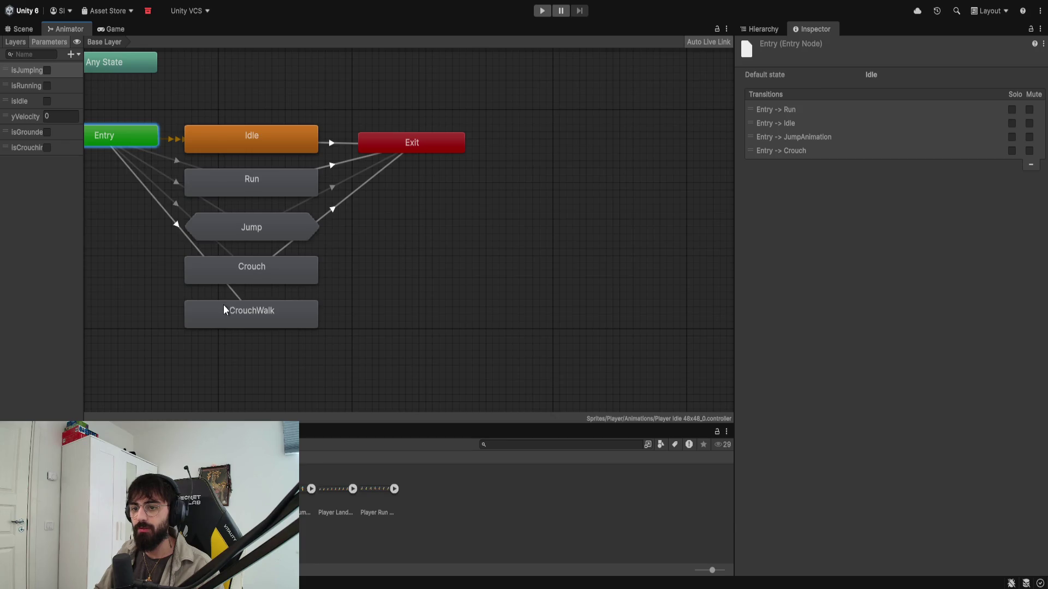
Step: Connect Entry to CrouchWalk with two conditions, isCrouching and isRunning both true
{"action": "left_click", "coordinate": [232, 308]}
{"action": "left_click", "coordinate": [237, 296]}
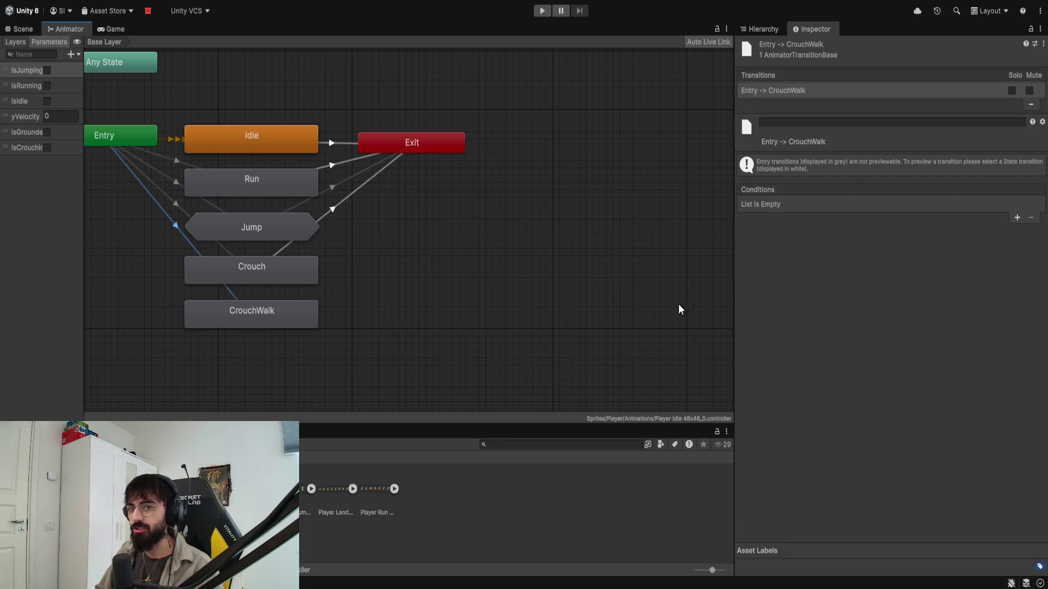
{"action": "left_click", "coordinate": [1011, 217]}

#### TASK
The word "coordinate" appears in some lines above. Return every one of those lines.

#### RESULT FOR THIS EXERCISE
{"action": "left_click", "coordinate": [232, 308]}
{"action": "left_click", "coordinate": [237, 296]}
{"action": "left_click", "coordinate": [1011, 217]}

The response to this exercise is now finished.